[Stored items]
--------------------------------
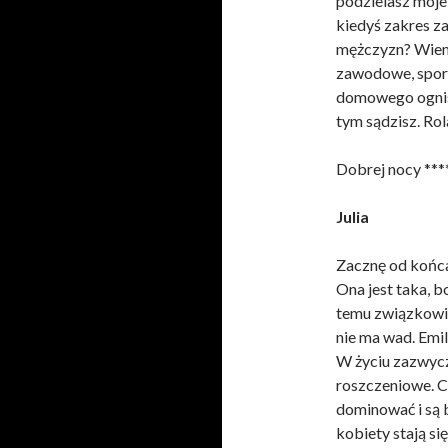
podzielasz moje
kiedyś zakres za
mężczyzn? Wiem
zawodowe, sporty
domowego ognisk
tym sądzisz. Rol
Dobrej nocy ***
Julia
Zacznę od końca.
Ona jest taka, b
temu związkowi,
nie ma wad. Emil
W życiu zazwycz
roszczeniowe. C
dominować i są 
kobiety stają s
--------------------------------
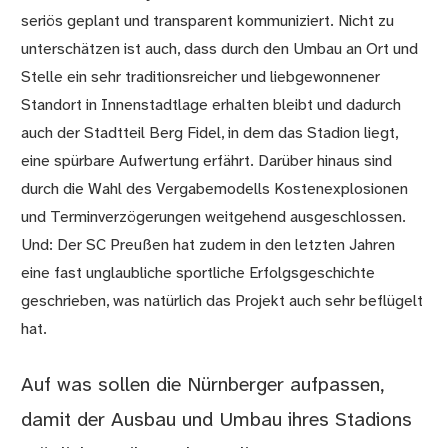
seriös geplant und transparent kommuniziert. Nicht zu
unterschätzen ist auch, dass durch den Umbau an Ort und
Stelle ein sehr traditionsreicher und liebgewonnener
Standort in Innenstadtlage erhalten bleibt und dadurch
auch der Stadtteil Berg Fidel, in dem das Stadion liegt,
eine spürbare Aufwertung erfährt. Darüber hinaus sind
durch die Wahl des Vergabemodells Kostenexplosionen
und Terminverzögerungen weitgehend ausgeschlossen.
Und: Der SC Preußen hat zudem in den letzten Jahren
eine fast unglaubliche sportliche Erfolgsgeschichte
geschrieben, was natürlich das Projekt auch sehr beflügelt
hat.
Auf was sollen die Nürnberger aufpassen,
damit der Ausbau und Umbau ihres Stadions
--------------------------------
ABOUT THIS TASK: When the word "Umbau" shows up in a line of the entries, pull that line out.

EXERCISE RESULT:
unterschätzen ist auch, dass durch den Umbau an Ort und
damit der Ausbau und Umbau ihres Stadions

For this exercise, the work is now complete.